= REQUIRED WORK =
Word for word, repeat all the entries below, but without the pictures.

(Stored items)

- - -

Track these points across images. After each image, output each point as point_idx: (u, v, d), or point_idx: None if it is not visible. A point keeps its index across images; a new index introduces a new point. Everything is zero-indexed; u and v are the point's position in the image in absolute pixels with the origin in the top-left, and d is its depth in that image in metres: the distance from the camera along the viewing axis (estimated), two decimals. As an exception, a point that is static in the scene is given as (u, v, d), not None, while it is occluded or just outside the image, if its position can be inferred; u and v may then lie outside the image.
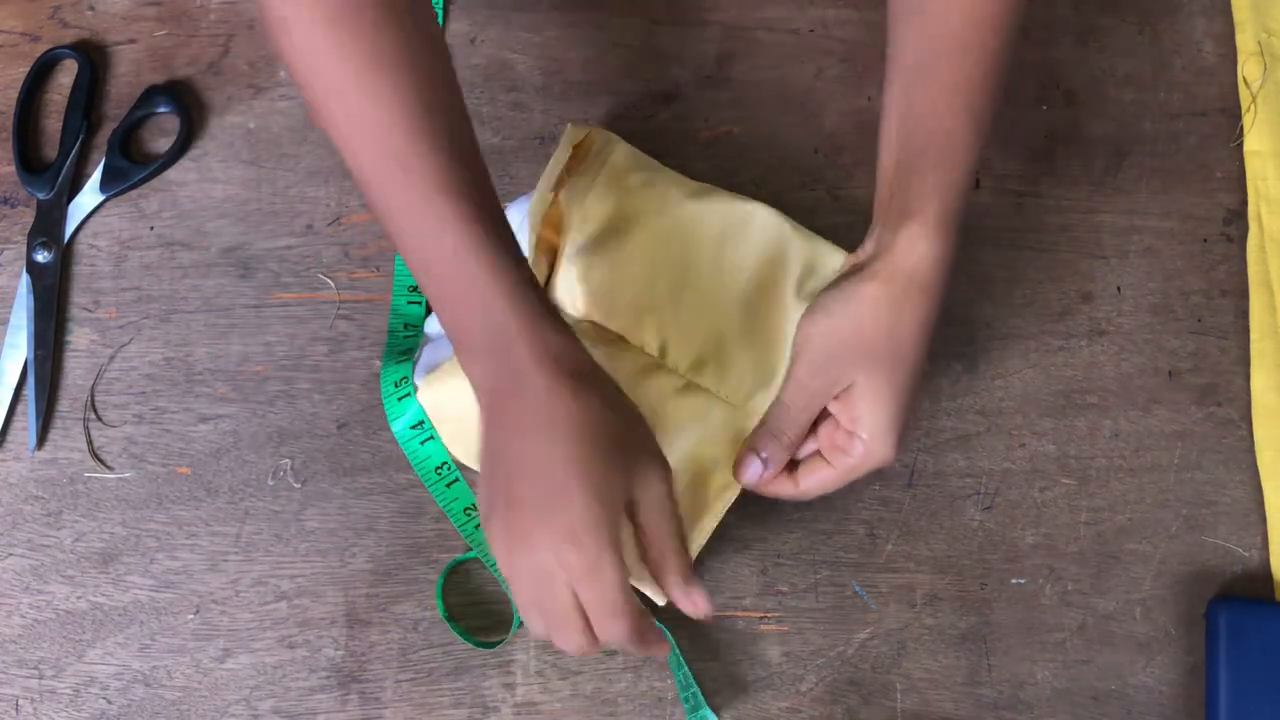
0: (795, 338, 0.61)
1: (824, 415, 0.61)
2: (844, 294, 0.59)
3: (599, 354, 0.58)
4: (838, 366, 0.58)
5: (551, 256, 0.67)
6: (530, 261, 0.63)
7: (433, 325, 0.69)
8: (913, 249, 0.58)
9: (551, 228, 0.67)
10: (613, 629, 0.53)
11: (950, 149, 0.59)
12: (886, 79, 0.61)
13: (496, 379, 0.53)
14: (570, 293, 0.66)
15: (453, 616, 0.67)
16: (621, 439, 0.53)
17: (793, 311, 0.66)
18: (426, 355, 0.67)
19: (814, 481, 0.61)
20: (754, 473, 0.61)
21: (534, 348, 0.53)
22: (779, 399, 0.61)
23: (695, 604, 0.56)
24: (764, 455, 0.60)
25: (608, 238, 0.67)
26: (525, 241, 0.66)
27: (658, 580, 0.56)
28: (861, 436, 0.58)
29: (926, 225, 0.58)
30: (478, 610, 0.68)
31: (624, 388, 0.57)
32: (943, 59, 0.59)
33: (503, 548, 0.53)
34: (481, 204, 0.53)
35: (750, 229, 0.68)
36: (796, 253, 0.67)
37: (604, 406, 0.53)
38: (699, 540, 0.64)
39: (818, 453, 0.61)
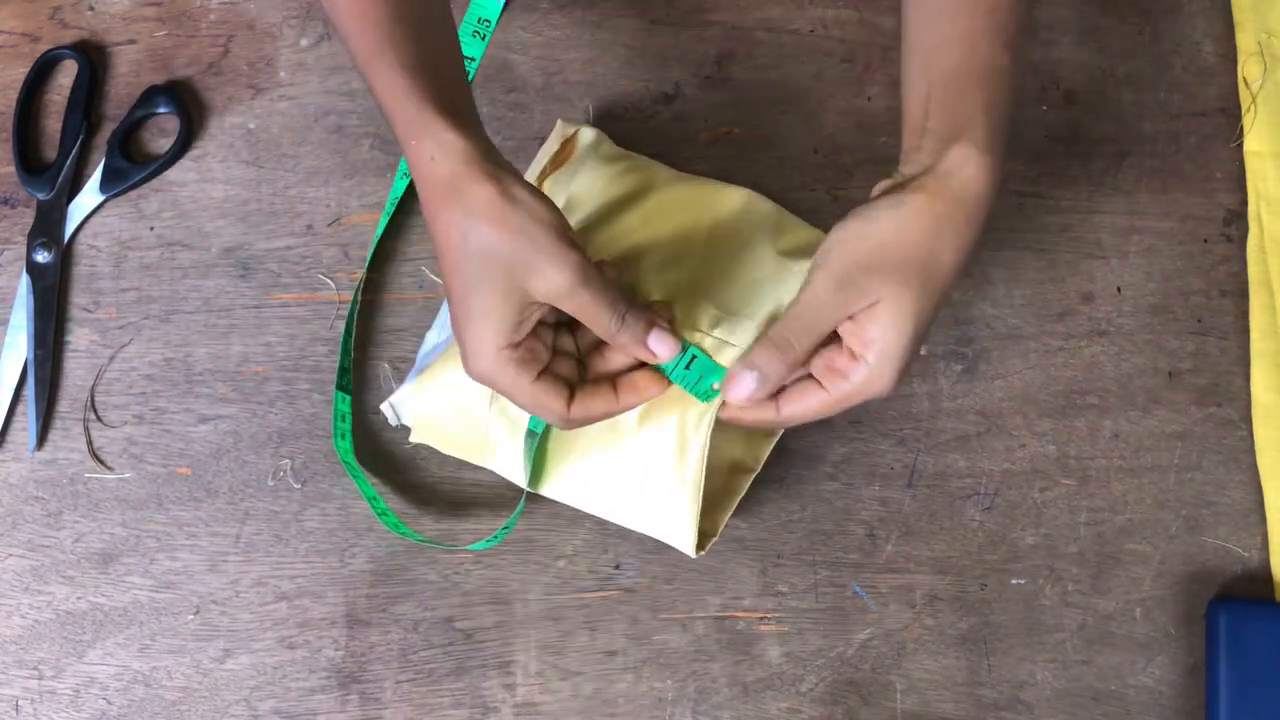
0: (821, 247, 0.56)
1: (827, 339, 0.56)
2: (887, 204, 0.55)
3: None
4: (866, 278, 0.54)
5: None
6: None
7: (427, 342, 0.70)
8: (962, 169, 0.54)
9: None
10: (553, 422, 0.57)
11: (993, 73, 0.57)
12: (905, 14, 0.60)
13: (414, 172, 0.55)
14: None
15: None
16: (499, 238, 0.53)
17: (769, 265, 0.65)
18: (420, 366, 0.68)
19: (800, 408, 0.56)
20: (745, 390, 0.56)
21: (418, 154, 0.54)
22: (789, 310, 0.56)
23: (661, 348, 0.57)
24: (762, 369, 0.56)
25: (593, 221, 0.67)
26: None
27: (618, 354, 0.57)
28: (868, 360, 0.54)
29: (976, 145, 0.54)
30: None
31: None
32: None
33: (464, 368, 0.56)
34: (431, 60, 0.55)
35: (730, 201, 0.67)
36: (776, 219, 0.67)
37: (475, 205, 0.53)
38: (721, 520, 0.64)
39: (808, 376, 0.57)
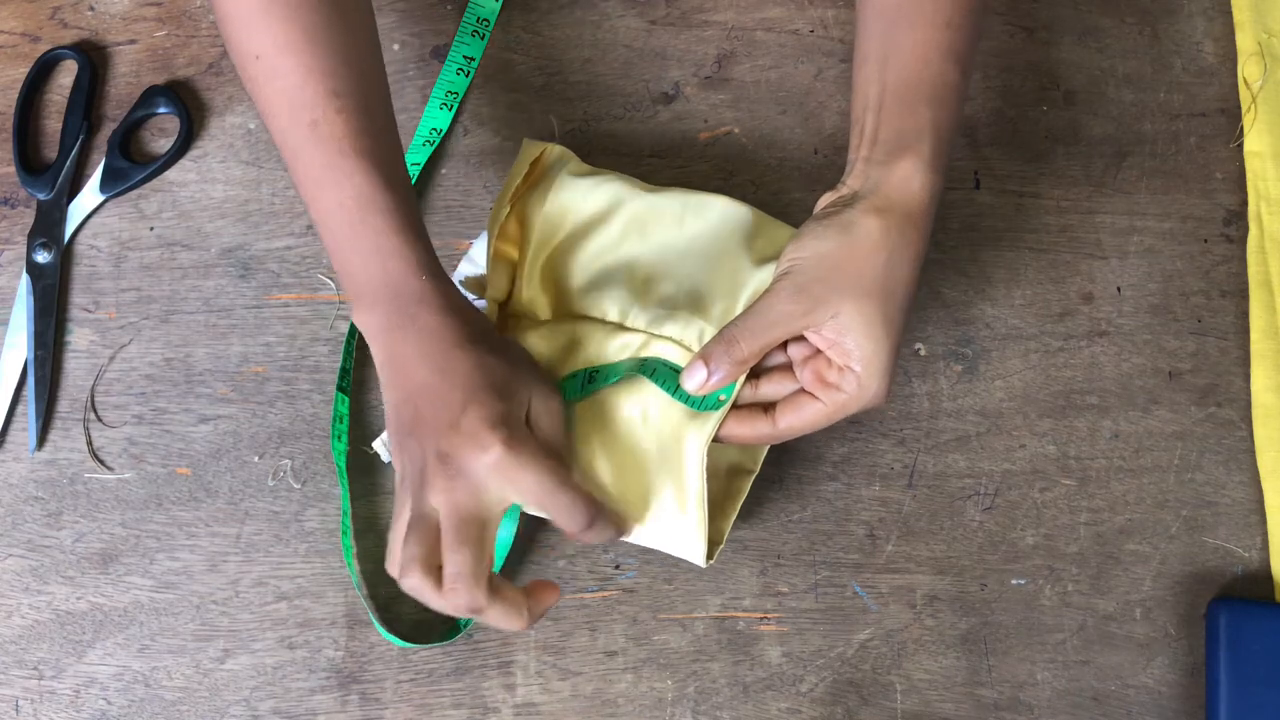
0: (779, 262, 0.59)
1: (812, 354, 0.58)
2: (838, 221, 0.57)
3: (558, 327, 0.62)
4: (825, 291, 0.56)
5: (511, 269, 0.67)
6: (489, 271, 0.66)
7: None
8: (908, 184, 0.57)
9: (510, 242, 0.67)
10: (562, 505, 0.55)
11: (943, 88, 0.59)
12: (861, 22, 0.62)
13: (388, 322, 0.57)
14: (536, 301, 0.66)
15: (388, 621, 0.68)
16: (511, 363, 0.57)
17: (746, 274, 0.65)
18: None
19: (797, 419, 0.58)
20: (695, 380, 0.58)
21: (422, 290, 0.56)
22: (746, 311, 0.59)
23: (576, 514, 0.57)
24: (710, 362, 0.58)
25: (570, 240, 0.67)
26: (484, 254, 0.67)
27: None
28: (855, 369, 0.56)
29: (922, 160, 0.57)
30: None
31: (589, 353, 0.62)
32: (928, 2, 0.60)
33: (413, 473, 0.55)
34: (382, 161, 0.57)
35: (709, 210, 0.68)
36: (755, 227, 0.67)
37: (488, 327, 0.59)
38: (725, 526, 0.65)
39: (801, 391, 0.59)
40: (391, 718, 0.67)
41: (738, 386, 0.60)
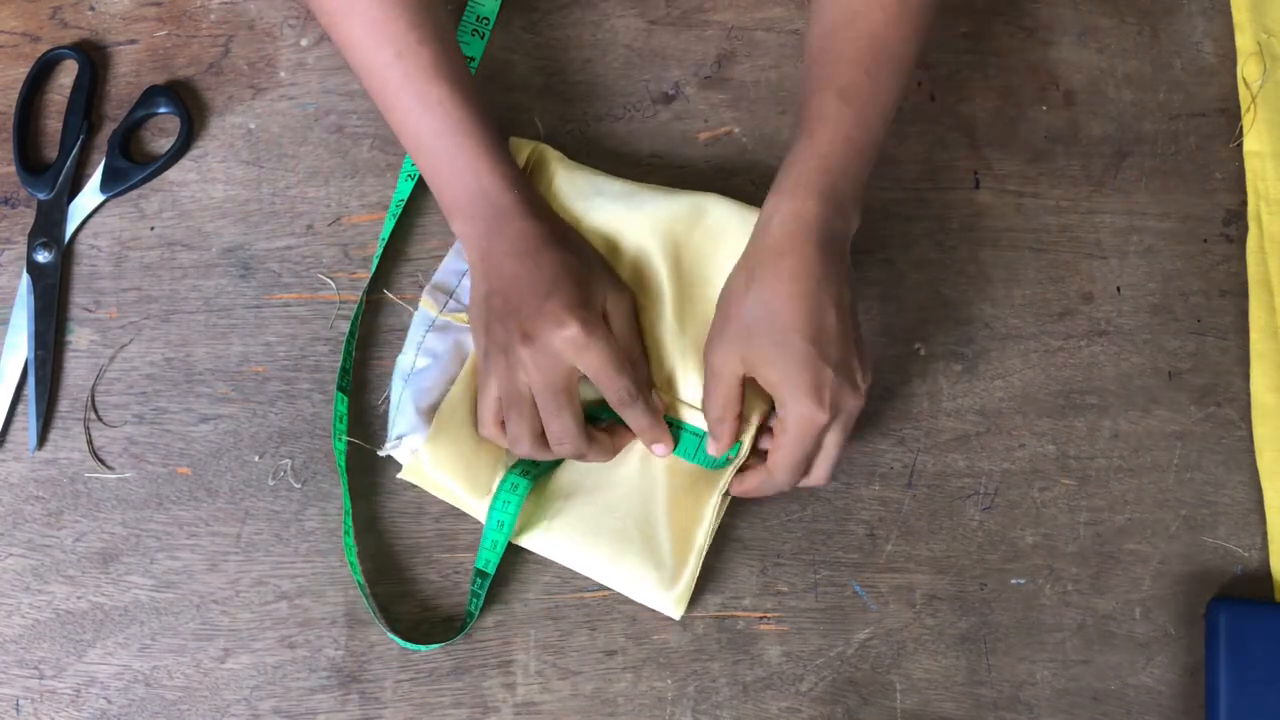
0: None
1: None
2: (726, 280, 0.64)
3: None
4: (731, 352, 0.62)
5: None
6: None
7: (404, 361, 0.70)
8: (768, 221, 0.62)
9: None
10: (618, 386, 0.63)
11: (809, 121, 0.63)
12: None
13: (486, 229, 0.64)
14: None
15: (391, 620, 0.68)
16: (589, 265, 0.65)
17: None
18: (413, 385, 0.68)
19: (774, 456, 0.63)
20: (745, 485, 0.66)
21: (515, 200, 0.64)
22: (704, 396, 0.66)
23: (656, 408, 0.66)
24: (721, 452, 0.66)
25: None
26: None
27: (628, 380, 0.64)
28: (778, 398, 0.61)
29: (780, 195, 0.62)
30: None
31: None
32: (820, 40, 0.65)
33: (532, 336, 0.62)
34: (464, 87, 0.64)
35: (705, 219, 0.69)
36: (741, 217, 0.69)
37: (568, 229, 0.67)
38: (703, 542, 0.67)
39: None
40: (391, 717, 0.67)
41: (745, 445, 0.66)
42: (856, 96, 0.63)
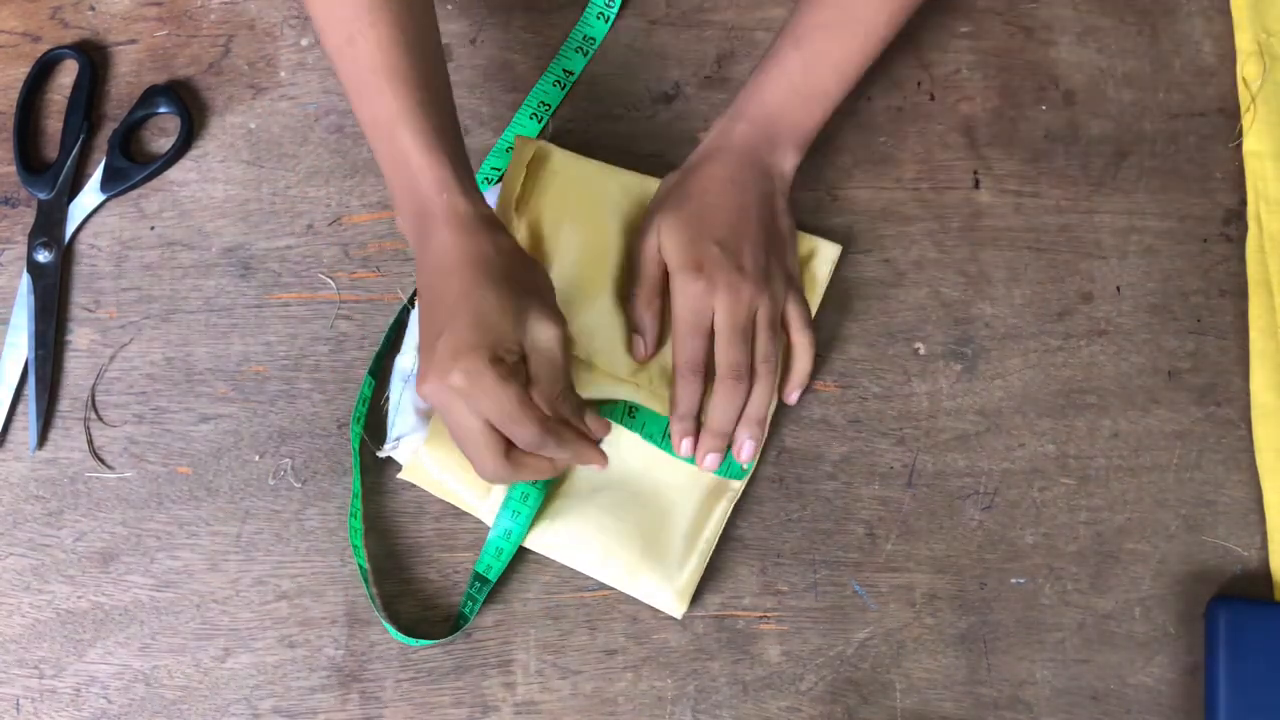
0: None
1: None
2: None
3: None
4: (651, 235, 0.67)
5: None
6: None
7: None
8: (706, 136, 0.70)
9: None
10: (520, 434, 0.59)
11: (763, 61, 0.70)
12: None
13: (415, 231, 0.61)
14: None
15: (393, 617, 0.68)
16: (510, 278, 0.59)
17: None
18: (413, 386, 0.68)
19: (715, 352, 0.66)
20: (639, 351, 0.68)
21: (444, 206, 0.60)
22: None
23: (595, 431, 0.64)
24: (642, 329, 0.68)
25: (569, 245, 0.69)
26: None
27: (549, 424, 0.60)
28: (671, 276, 0.66)
29: (719, 119, 0.70)
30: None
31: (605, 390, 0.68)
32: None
33: (422, 381, 0.59)
34: (414, 79, 0.61)
35: None
36: None
37: (494, 251, 0.60)
38: (705, 548, 0.68)
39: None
40: (391, 716, 0.67)
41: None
42: (810, 46, 0.68)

- - -

= TASK SOLUTION =
Track these points across images. After each image, output each point as point_idx: (u, v, d), or point_idx: None if it is not visible. A point keeps its index across images; a new index introduces a new point. Everything is zero-indexed; u and v are the point's position in the image in absolute pixels with the origin in the top-left, and d is its depth in that image in metres: the distance from the camera along the viewing axis (estimated), two decimals. As an exception, a point that is static in the scene is given as (u, v, d), not None, while it is occluded or just outside the image, if its position can be inferred; u and v may then lie outside the image.
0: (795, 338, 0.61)
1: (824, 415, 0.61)
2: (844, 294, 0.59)
3: (599, 354, 0.58)
4: (838, 366, 0.58)
5: (551, 256, 0.67)
6: (530, 261, 0.63)
7: (433, 325, 0.69)
8: (913, 249, 0.58)
9: (551, 228, 0.67)
10: (613, 629, 0.53)
11: (950, 149, 0.59)
12: (886, 79, 0.61)
13: (496, 379, 0.53)
14: (570, 293, 0.66)
15: (453, 616, 0.67)
16: (621, 439, 0.53)
17: (793, 311, 0.66)
18: (426, 355, 0.67)
19: (814, 481, 0.61)
20: (754, 473, 0.61)
21: (534, 348, 0.53)
22: (779, 399, 0.61)
23: (695, 604, 0.56)
24: (764, 455, 0.60)
25: (608, 238, 0.67)
26: (525, 241, 0.66)
27: (658, 580, 0.56)
28: (861, 436, 0.58)
29: (926, 225, 0.58)
30: (478, 610, 0.68)
31: (624, 388, 0.57)
32: (943, 59, 0.59)
33: (503, 548, 0.53)
34: (481, 204, 0.53)
35: (750, 229, 0.68)
36: (796, 253, 0.67)
37: (604, 406, 0.53)
38: (699, 540, 0.64)
39: (818, 453, 0.61)
0: (821, 247, 0.56)
1: (827, 339, 0.56)
2: (887, 204, 0.55)
3: None
4: (866, 278, 0.54)
5: None
6: None
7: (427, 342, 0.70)
8: (962, 169, 0.54)
9: None
10: (553, 422, 0.57)
11: (993, 73, 0.57)
12: (905, 14, 0.60)
13: (414, 172, 0.55)
14: None
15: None
16: (499, 238, 0.53)
17: (769, 265, 0.65)
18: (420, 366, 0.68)
19: (800, 408, 0.56)
20: (745, 390, 0.56)
21: (418, 154, 0.54)
22: (789, 310, 0.56)
23: (661, 348, 0.57)
24: (762, 369, 0.56)
25: (593, 221, 0.67)
26: None
27: (618, 354, 0.57)
28: (868, 360, 0.54)
29: (976, 145, 0.54)
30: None
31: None
32: None
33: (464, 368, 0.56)
34: (431, 60, 0.55)
35: (730, 201, 0.67)
36: (776, 219, 0.67)
37: (475, 205, 0.53)
38: (721, 520, 0.64)
39: (808, 376, 0.57)
0: (779, 262, 0.59)
1: (812, 354, 0.58)
2: (838, 221, 0.57)
3: (558, 327, 0.62)
4: (825, 291, 0.56)
5: (511, 269, 0.67)
6: (489, 271, 0.66)
7: None
8: (908, 184, 0.57)
9: (510, 242, 0.67)
10: (562, 505, 0.55)
11: (943, 88, 0.59)
12: (861, 22, 0.62)
13: (388, 322, 0.57)
14: (536, 301, 0.66)
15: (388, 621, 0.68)
16: (511, 363, 0.57)
17: (746, 274, 0.65)
18: None
19: (797, 419, 0.58)
20: (695, 380, 0.58)
21: (422, 290, 0.56)
22: (746, 311, 0.59)
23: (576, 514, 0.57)
24: (710, 362, 0.58)
25: (570, 240, 0.67)
26: (484, 254, 0.67)
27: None
28: (855, 369, 0.56)
29: (922, 160, 0.57)
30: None
31: (589, 353, 0.62)
32: (928, 2, 0.60)
33: (413, 473, 0.55)
34: (382, 161, 0.57)
35: (709, 210, 0.68)
36: (755, 227, 0.67)
37: (488, 327, 0.59)
38: (725, 526, 0.65)
39: (801, 391, 0.59)
40: (391, 718, 0.67)
41: (738, 386, 0.60)
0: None
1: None
2: (726, 280, 0.64)
3: None
4: (731, 352, 0.62)
5: None
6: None
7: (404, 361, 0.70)
8: (768, 221, 0.62)
9: None
10: (618, 386, 0.63)
11: (809, 121, 0.63)
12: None
13: (486, 229, 0.64)
14: None
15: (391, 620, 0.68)
16: (589, 265, 0.65)
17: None
18: (413, 385, 0.68)
19: (774, 456, 0.63)
20: (745, 485, 0.66)
21: (515, 200, 0.64)
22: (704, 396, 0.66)
23: (656, 408, 0.66)
24: (721, 452, 0.66)
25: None
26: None
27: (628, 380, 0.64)
28: (778, 398, 0.61)
29: (780, 195, 0.62)
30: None
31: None
32: (820, 40, 0.65)
33: (532, 336, 0.62)
34: (464, 87, 0.64)
35: (705, 219, 0.69)
36: (741, 217, 0.69)
37: (568, 229, 0.67)
38: (703, 542, 0.67)
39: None
40: (391, 717, 0.67)
41: (745, 445, 0.66)
42: (856, 96, 0.63)
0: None
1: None
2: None
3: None
4: (651, 235, 0.67)
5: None
6: None
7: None
8: (706, 136, 0.70)
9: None
10: (520, 434, 0.59)
11: (763, 61, 0.70)
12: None
13: (415, 231, 0.61)
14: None
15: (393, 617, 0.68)
16: (510, 278, 0.59)
17: None
18: (413, 386, 0.68)
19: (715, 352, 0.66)
20: (639, 351, 0.68)
21: (444, 206, 0.60)
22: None
23: (595, 431, 0.64)
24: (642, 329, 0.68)
25: (569, 245, 0.69)
26: None
27: (549, 424, 0.60)
28: (671, 276, 0.66)
29: (719, 119, 0.70)
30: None
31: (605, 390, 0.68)
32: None
33: (422, 381, 0.59)
34: (414, 79, 0.61)
35: None
36: None
37: (494, 251, 0.60)
38: (705, 548, 0.68)
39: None
40: (391, 716, 0.67)
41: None
42: (810, 46, 0.68)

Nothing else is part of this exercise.